The Rob Ford Must Go campaign is looking to make not the largest splash, but perhaps the longest one, vowing to maintain a presence in the area outside Ford's office until he agrees to leave office.
"To have a constant, rotating shift of citizens present in front of his office, all day, every day, demonstrating through their peaceful presence that we are not a city that accepts Rob Ford's behaviour and that we will not rest until he is no longer in office," the campaign's website explains.
Organizer Chris Caple began the protest at 1 p.m. on Wednesday and was joined by a handful of other demonstrators. The second-day of protest began at about 9 a.m. on Thursday.
Already, the protest appears to have captured some unwelcome attention.

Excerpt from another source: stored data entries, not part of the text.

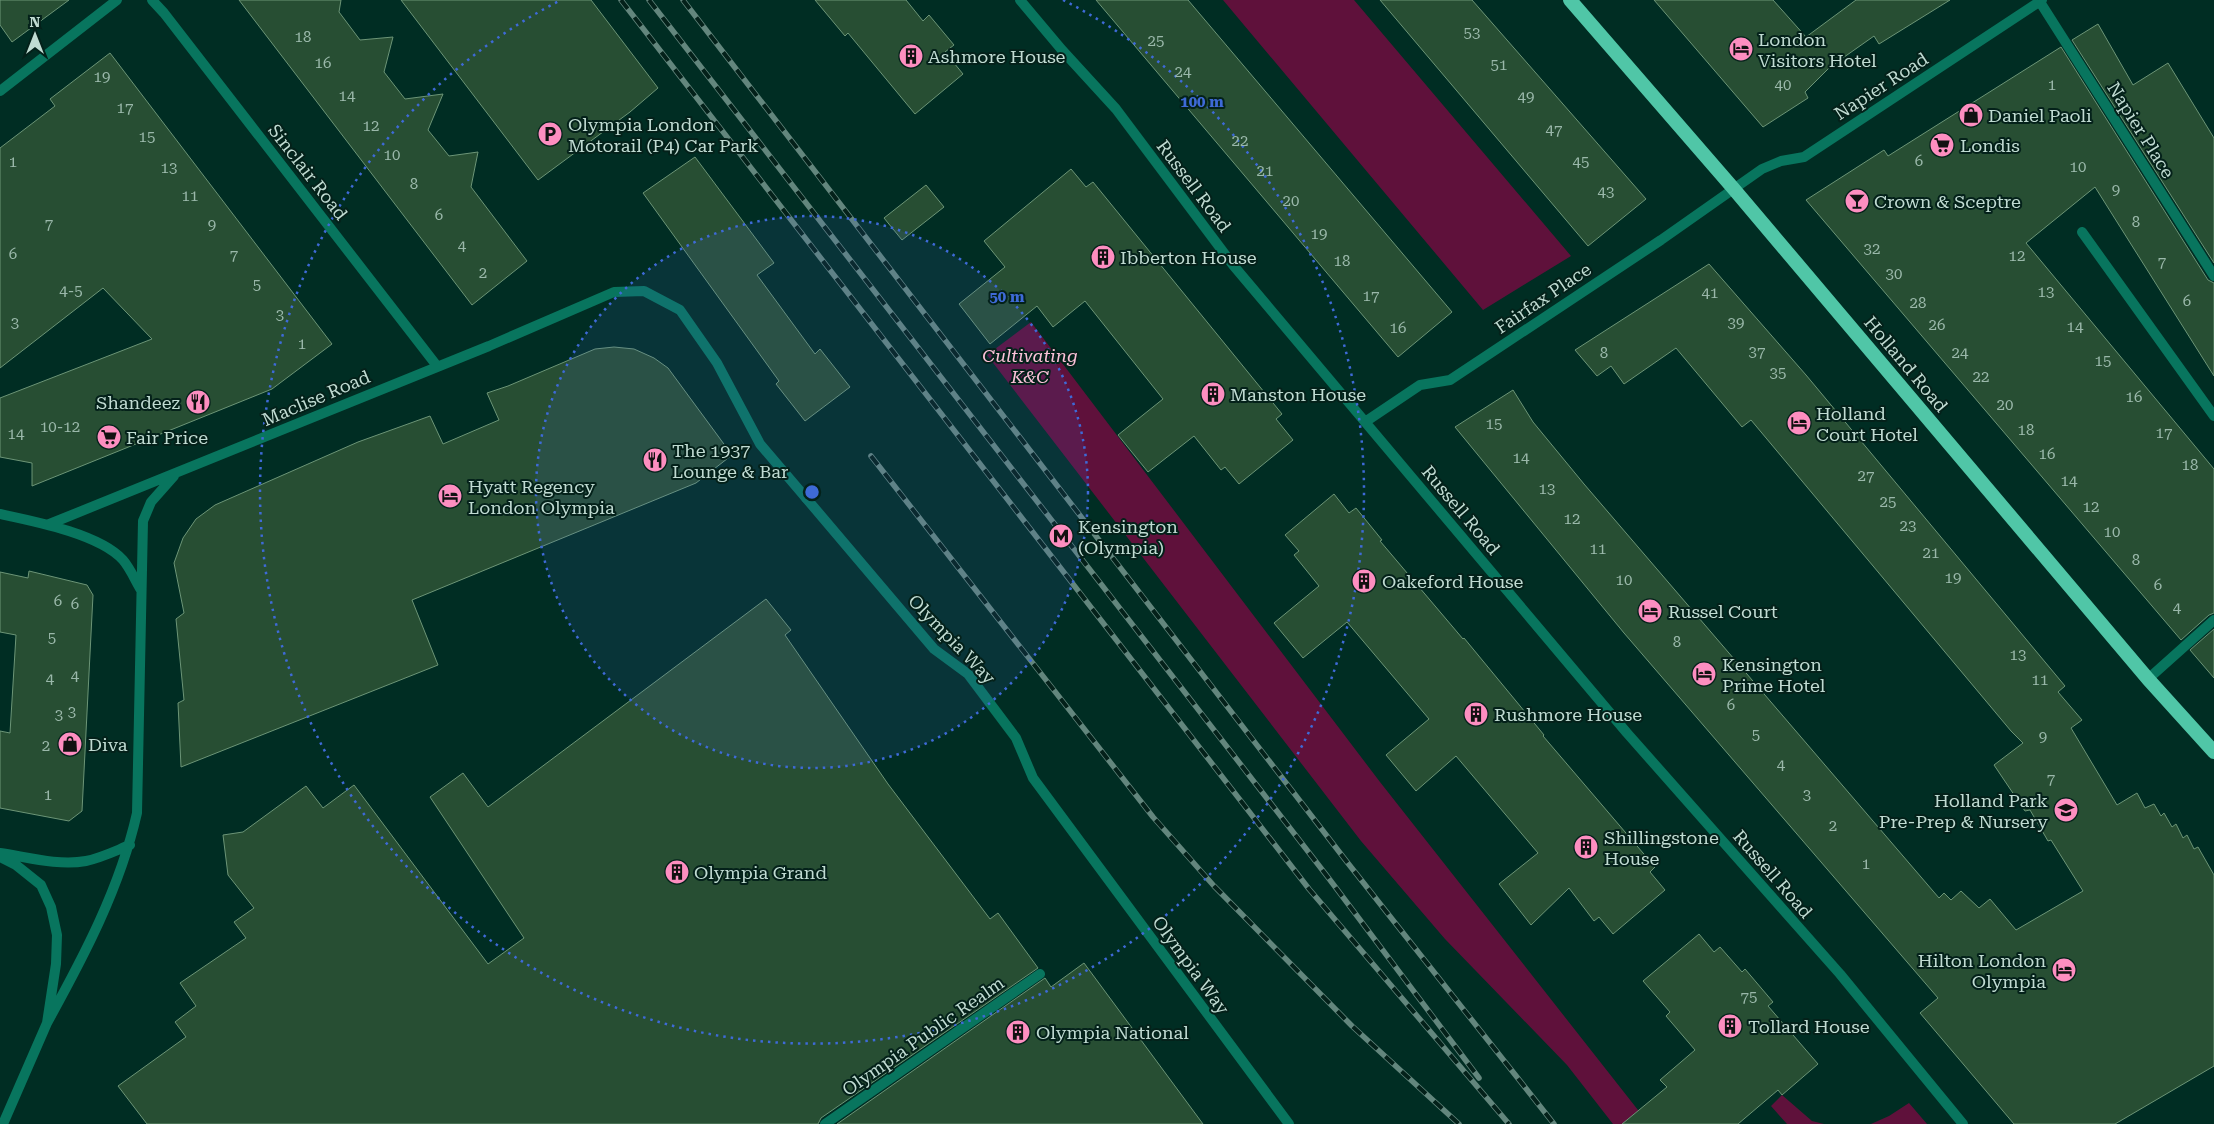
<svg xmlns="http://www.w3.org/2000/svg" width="2214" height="1124" viewBox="0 0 2214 1124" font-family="'Roboto Serif',serif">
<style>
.green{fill:#5f113b}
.building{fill:#274e33;stroke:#6c9577}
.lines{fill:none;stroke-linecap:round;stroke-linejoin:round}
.pedestrian{stroke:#08755e;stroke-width:10}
.minor{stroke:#08755e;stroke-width:10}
.trunk{stroke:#50c6a7;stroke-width:14}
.rail-casing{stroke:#63867d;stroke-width:5.5}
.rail{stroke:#04211a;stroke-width:4;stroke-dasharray:11;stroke-linecap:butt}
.ring{fill:none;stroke:#3e6ad7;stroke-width:2.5;stroke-dasharray:2.5 5}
.labels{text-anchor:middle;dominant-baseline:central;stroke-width:4;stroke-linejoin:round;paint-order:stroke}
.number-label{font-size:15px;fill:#9ab8aa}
.poi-label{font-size:18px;fill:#c0dbd2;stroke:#04211a;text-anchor:start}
.street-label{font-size:18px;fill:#c0dbd2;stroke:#04211a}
.park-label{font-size:18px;font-style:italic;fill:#fcc2d9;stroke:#04211a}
.centre{fill:#3e6ad7;stroke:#04211a;stroke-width:2.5}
.ring-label{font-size:15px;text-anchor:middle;font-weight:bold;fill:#3e6ad7;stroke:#04211a;stroke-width:4;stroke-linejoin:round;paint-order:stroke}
</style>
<rect width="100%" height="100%" fill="#002d23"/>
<!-- green -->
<path class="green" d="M1223,0H1354L1571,256L1483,310Z
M1031,322L1380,782L1649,1124H1613L1567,1065L1445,939L1361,841L987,355Z
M1782,1095L1812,1121L1824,1124H1787L1771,1106Z
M1909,1103L1927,1124H1871L1889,1116Z"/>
<!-- building -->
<path class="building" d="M0,0H69L12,42L0,25Z
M239,0H341L339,12L360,40L393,37L384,72L405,99L443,94L428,130L449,156L478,152L471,187L527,261L472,305Z
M401,0H591L658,88L630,112L538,180Z
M815,0H906L923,21L929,15L954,45L945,52L963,74L915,114L848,33L845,36Z
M1096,0H1188L1452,312L1398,357Z
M1380,0H1472L1646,199L1588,246Z
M1654,0H1773L1806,37L1856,0H1950L1879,44L1874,36L1830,67L1805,92L1808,98L1763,127Z
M2098,24L2133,85L2168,63L2214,138V263L2072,40Z
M2061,47L2208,280L2214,283V376L2095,187L2026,243L2214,469V613L2209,615L2181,640L1806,200L1884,150L1888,156Z
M110,53L332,344L272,389L32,486V463L0,457V398L152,339L103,288L0,368V148L55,106L50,99Z
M695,157L774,263L757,275L815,354L820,349L850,387L805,421L776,384L779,381L643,193Z
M1071,169L1086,187L1093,182L1282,414L1276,419L1293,440L1239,484L1225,467L1221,470L1194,436L1148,472L1118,435L1163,399L1085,301L1053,327L1037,306L990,344L959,304L1005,267L984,241Z
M926,185L944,207L902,240L884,218Z
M1709,264L1806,375L2065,686L2058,692L2082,720L2071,728L2117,805L2137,793L2145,808L2154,804L2161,816L2164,813L2172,827L2176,824L2183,838L2187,835L2194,849L2198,847L2214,875V1066L2115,1124H2014L1920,1013L1938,998L1624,633L1455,427L1513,390L1533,422L1584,484L1939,898L1944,893L1951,900L1961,891L1979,908L1990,899L2016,930L2083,891L2051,840L2048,841L2030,810L2025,811L1994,765L2023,743L2011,731L1751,420L1742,427L1676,348L1624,384L1611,366L1597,376L1575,350Z
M614,347L634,349L654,358L668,368L732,455L696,483L412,600L438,665L181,767L178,703L184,700L176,619L184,613L174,563L183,538L196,519L215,505L358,442L430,416L443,444L499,420L487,393L508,386L595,349Z
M1334,494L1349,513L1356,508L1382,540L1380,541L1463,639L1464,638L1544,735L1543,736L1655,867L1650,872L1665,890L1613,934L1599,917L1594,921L1569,888L1531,925L1499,884L1538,853L1456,756L1416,791L1386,755L1429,719L1347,622L1303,658L1274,623L1319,586L1294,555L1299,551L1285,535Z
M29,571L87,585L93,595L82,811L69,821L0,808V731L10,733L16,635L0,632V572L28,578Z
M766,599L791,630L785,635L888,784L990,919L998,913L1038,968L821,1118L818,1124H147L118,1086L186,1037L175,1022L196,1006L180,983L246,938L234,922L254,908L228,875L223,835L243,832L306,786L323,808L354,785L488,964L524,938L430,797L463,773L488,807Z
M2214,629V678L2190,650Z
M1699,934L1714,952L1720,947L1742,972L1745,969L1773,1002L1768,1006L1818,1064L1782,1095L1778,1090L1738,1124H1622L1667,1087L1660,1080L1695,1050L1666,1016L1670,1012L1643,981Z
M1084,963L1203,1124H837L1045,978L1051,987Z"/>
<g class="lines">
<!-- pedestrian -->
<path class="pedestrian" d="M806,498L934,649L968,674L1016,738L1033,778L1289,1124
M825,1124L1040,974"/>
<!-- minor -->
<path class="minor" d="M152,0L164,13L437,366
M1020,0L1062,50L1116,109L1233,265L1627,733L1840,974L1963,1124
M2040,2L2214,276
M0,91L117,0
M2082,232L2214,416
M1365,422L1420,385L1450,380L1661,240L1762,169L1781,161L1804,157L2042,0
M0,514C33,521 100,534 123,560C130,568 135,580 141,590
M47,525L489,346L614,292L644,291L680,310L717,363L760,444L806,498
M2148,679L2214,620
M0,853C27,857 58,866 86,861C101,858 115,851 130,845
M0,857L16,865L41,885L51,907L57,935L56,964L47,1023L3,1124
M47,1023C84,956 120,888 137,813L143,521L151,502L174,476"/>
<!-- trunk -->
<path class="trunk" d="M1570,0L1733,188L2148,679L2214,752"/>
<defs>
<path id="rail" d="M621,0L1309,889L1509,1124
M649,0L1327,876L1479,1078
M683,0L1347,862L1554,1124
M871,456L1153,817L1214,886L1352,1026L1459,1124"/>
</defs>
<!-- rail casing -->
<use href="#rail" class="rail-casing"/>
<!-- rail -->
<use href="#rail" class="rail"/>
</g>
<!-- distance rings -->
<circle cx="812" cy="492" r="276" fill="#3e6ad7" fill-opacity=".12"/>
<g class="ring">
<circle cx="812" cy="492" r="276"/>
<path d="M1063 0A552 552 0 1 1 561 0"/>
</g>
<!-- icons -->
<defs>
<symbol id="hotel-disc" viewBox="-11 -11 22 22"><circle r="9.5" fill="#fd8ec0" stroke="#04211a"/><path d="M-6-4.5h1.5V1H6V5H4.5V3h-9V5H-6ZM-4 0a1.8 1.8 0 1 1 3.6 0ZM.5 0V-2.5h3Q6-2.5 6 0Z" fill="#111"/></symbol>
<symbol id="building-disc" viewBox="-11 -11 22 22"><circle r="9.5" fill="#fd8ec0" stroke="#04211a"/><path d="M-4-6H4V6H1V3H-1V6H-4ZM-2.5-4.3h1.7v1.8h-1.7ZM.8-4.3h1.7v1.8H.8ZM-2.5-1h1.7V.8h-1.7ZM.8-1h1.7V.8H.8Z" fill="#111"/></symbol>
<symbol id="shop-disc" viewBox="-11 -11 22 22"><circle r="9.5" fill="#fd8ec0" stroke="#04211a"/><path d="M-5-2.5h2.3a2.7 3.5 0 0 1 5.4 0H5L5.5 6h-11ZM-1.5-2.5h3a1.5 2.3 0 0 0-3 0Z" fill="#111"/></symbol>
<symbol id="parking-disc" viewBox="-11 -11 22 22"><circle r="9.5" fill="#fd8ec0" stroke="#04211a"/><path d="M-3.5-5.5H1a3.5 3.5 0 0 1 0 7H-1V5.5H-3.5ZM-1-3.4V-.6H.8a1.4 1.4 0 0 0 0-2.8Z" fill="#111"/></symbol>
<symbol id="supermarket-disc" viewBox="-11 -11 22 22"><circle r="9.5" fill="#fd8ec0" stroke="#04211a"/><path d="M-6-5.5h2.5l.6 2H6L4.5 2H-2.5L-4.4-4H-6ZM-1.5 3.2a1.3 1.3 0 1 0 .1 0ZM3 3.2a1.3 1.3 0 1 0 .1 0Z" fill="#111"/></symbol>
<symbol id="bar-disc" viewBox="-11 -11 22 22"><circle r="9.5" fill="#fd8ec0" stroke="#04211a"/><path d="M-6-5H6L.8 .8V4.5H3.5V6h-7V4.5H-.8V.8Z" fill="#111"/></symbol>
<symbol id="restaurant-disc" viewBox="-11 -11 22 22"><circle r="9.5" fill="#fd8ec0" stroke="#04211a"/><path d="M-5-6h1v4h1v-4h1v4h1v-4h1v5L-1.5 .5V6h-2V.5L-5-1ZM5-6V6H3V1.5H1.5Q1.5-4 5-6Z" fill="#111"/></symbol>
<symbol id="metro-disc" viewBox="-11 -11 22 22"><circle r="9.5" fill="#fd8ec0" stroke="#04211a"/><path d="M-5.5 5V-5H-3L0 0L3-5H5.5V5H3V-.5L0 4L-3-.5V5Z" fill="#111"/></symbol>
<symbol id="school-disc" viewBox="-11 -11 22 22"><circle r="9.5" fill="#fd8ec0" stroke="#04211a"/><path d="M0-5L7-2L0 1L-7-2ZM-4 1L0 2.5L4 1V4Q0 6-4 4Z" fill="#111"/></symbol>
</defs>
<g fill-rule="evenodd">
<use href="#hotel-disc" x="1727" y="35" width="28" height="28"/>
<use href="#building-disc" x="897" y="42" width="28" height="28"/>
<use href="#shop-disc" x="1957" y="101" width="28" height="28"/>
<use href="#parking-disc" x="536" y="120" width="28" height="28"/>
<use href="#supermarket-disc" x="1928" y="131" width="28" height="28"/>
<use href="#bar-disc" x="1843" y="187" width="28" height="28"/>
<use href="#building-disc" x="1089" y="243" width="28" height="28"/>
<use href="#building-disc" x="1199" y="380" width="28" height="28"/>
<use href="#restaurant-disc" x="184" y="388" width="28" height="28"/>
<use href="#hotel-disc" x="1785" y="409" width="28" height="28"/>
<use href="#supermarket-disc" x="95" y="423" width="28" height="28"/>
<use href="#restaurant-disc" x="641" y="446" width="28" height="28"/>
<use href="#hotel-disc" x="436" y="482" width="28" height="28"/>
<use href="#metro-disc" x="1047" y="522" width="28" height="28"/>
<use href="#building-disc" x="1350" y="567" width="28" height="28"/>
<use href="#hotel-disc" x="1636" y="597" width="28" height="28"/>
<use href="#hotel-disc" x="1690" y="660" width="28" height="28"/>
<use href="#building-disc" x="1462" y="700" width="28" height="28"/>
<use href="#shop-disc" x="56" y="730" width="28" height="28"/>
<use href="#school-disc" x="2052" y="796" width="28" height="28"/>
<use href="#building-disc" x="1572" y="833" width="28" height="28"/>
<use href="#building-disc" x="663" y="858" width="28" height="28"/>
<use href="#hotel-disc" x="2050" y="956" width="28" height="28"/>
<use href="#building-disc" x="1716" y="1012" width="28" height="28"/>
<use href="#building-disc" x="1004" y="1018" width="28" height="28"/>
</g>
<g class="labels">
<!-- number labels -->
<g class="number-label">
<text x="1472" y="33">53</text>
<text x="303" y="37">18</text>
<text x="1156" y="41">25</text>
<text x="323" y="63">16</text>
<text x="1499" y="65">51</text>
<text x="1183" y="72">24</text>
<text x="102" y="77">19</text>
<text x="1783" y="85">40</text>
<text x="2052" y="85">1</text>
<text x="347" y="96">14</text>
<text x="1526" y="97">49</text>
<text x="125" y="108">17</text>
<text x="371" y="126">12</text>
<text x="1554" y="130">47</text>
<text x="147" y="137">15</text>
<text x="1240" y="141">22</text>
<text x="392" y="155">10</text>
<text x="1919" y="161">6</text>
<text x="13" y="162">1</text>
<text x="1581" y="162">45</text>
<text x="2078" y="167">10</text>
<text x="169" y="168">13</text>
<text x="1265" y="171">21</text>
<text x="414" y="184">8</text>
<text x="2116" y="190">9</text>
<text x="1606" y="192">43</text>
<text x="190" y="196">11</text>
<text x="1291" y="201">20</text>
<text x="439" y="215">6</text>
<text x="2136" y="222">8</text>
<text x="49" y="224">7</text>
<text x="212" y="225">9</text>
<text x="1319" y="234">19</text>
<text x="462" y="246">4</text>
<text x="1872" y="249">32</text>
<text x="13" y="254">6</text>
<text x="234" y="255">7</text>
<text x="2017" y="256">12</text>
<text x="1342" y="261">18</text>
<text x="2162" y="262">7</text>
<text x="483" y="273">2</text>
<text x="1894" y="274">30</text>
<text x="257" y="285">5</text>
<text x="71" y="291">4-5</text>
<text x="2046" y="292">13</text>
<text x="1710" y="293">41</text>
<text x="1371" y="296">17</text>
<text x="2187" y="301">6</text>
<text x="1918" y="303">28</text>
<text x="280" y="315">3</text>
<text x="15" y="323">3</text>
<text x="1736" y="323">39</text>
<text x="1937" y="325">26</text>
<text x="2075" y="327">14</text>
<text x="1398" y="328">16</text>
<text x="302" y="344">1</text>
<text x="1757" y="352">37</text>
<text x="1604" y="353">8</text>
<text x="1960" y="353">24</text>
<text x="2103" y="361">15</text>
<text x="1778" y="373">35</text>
<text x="1981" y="377">22</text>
<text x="2134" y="397">16</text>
<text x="2005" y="405">20</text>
<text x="1494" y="424">15</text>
<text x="60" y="427">10-12</text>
<text x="2026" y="430">18</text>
<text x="2164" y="433">17</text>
<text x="16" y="434">14</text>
<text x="2047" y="454">16</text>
<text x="1521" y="458">14</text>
<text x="2190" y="465">18</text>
<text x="1866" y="476">27</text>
<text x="2069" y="481">14</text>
<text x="1547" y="489">13</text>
<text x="1888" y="502">25</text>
<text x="2091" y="507">12</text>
<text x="1572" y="519">12</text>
<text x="1908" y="526">23</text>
<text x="2112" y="532">10</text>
<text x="1598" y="549">11</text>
<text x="1931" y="553">21</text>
<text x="2136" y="560">8</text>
<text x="1953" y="578">19</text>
<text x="1624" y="580">10</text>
<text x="2158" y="585">6</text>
<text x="58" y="601">6</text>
<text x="75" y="604">6</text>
<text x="2177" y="608">4</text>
<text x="52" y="638">5</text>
<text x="1677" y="642">8</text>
<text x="2018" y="655">13</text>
<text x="75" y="676">4</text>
<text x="50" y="679">4</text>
<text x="2040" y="680">11</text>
<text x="1731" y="705">6</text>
<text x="72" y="712">3</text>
<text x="59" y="715">3</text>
<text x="1756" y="735">5</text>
<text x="2043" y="737">9</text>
<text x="46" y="746">2</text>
<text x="1781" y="765">4</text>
<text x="2051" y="779">7</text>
<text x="48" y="795">1</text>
<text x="1807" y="795">3</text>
<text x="1833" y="826">2</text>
<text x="1866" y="864">1</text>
<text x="1749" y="997">75</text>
</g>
<!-- poi labels -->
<g class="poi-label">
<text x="1758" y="39">London<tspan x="1758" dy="21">Visitors Hotel</tspan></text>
<text x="928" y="56">Ashmore House</text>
<text x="1988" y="115">Daniel Paoli</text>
<text x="568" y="124">Olympia London<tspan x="568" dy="21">Motorail (P4) Car Park</tspan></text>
<text x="1960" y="145">Londis</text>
<text x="1874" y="201">Crown &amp; Sceptre</text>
<text x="1120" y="257">Ibberton House</text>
<text x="1230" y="394">Manston House</text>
<text x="180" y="402" text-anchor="end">Shandeez</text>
<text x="1816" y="413">Holland<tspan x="1816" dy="21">Court Hotel</tspan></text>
<text x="126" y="437">Fair Price</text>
<text x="672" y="450">The 1937<tspan x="672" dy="21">Lounge &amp; Bar</tspan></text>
<text x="468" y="486">Hyatt Regency<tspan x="468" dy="21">London Olympia</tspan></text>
<text x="1078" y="526">Kensington<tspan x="1078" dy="21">(Olympia)</tspan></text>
<text x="1382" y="581">Oakeford House</text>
<text x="1668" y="611">Russel Court</text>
<text x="1722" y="664">Kensington<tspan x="1722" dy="21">Prime Hotel</tspan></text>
<text x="1494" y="714">Rushmore House</text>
<text x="88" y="744">Diva</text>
<text x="2048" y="800" text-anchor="end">Holland Park<tspan x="2048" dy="21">Pre-Prep &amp; Nursery</tspan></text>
<text x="1604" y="837">Shillingstone<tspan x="1604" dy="21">House</tspan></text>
<text x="694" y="872">Olympia Grand</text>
<text x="2046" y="960" text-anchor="end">Hilton London<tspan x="2046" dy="21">Olympia</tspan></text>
<text x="1748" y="1026">Tollard House</text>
<text x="1036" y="1032">Olympia National</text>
</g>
<!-- street labels -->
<g class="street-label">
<text transform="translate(1881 86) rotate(-33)">Napier Road</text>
<text transform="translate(2141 130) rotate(58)">Napier Place</text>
<text transform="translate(308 172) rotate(52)">Sinclair Road</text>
<text transform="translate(1194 186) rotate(53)">Russell Road</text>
<text transform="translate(1543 298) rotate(-34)">Fairfax Place</text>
<text transform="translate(1906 364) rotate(50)">Holland Road</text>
<text transform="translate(316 398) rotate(-23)">Maclise Road</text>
<text transform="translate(1461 510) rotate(50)">Russell Road</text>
<text transform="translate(952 639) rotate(46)">Olympia Way</text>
<text transform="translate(1773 874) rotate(49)">Russell Road</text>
<text transform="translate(1191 965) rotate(54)">Olympia Way</text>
<text transform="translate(923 1036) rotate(-35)">Olympia Public Realm</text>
</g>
<!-- park labels -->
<g class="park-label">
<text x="1030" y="355">Cultivating<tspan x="1030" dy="21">K&amp;C</tspan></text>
</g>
</g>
<circle cx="812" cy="492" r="8" class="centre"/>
<g class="ring-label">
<text x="1202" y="107">100 m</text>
<text x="1007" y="302">50 m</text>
</g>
<!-- north arrow -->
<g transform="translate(35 35)" stroke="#04211a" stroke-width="4" paint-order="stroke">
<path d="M0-4L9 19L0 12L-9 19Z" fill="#c0dbd2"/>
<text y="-8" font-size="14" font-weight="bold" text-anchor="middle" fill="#c0dbd2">N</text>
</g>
</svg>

According to the campaign's Twitter account, the demonstrators were told they couldn’t hold signs and were warned they would have to leave at 4:30 p.m.
The Toronto Sun's Don Peat confirmed with the city that protesters are, in fact, allowed to display appropriate signs at city hall. And security appeared to back down from their threat of expulsion after Coun. Josh Matlow intervened.
The Rob Ford Must Go campaign launched in protest to Ford's vocal opposition to Pride parade and threats to take down a rainbow flag at city hall – moves derided by some as designed to drum up socially conservative support ahead of the next election.
"Up until now, Ford has been primarily hurting himself. Yes, he's greatly damaged the reputation of this city; yes, he's drawn the office of the mayor into disgrace. Yes, he should have resigned many months ago," the campaign website states.
"But now? - now, with his open repudiation of the Pride parade and his repeated attempts to have the ceremonial Pride flag taken down at City Hall, he's shifted into a new, even more dangerous mode - one of actively, deliberately seeking to hurt others. In order to score cheap political points with the basest elements of his base of supporters.
"By his comments and behaviour, Ford is harming the LGBT community in Toronto specifically and the greater city generally, emboldening bigots, and making this city meaner, smaller, colder, and less welcoming."
The more things change in Camp Ford, the more they stay the same. But while Ford is clubbing, opponents are rallying.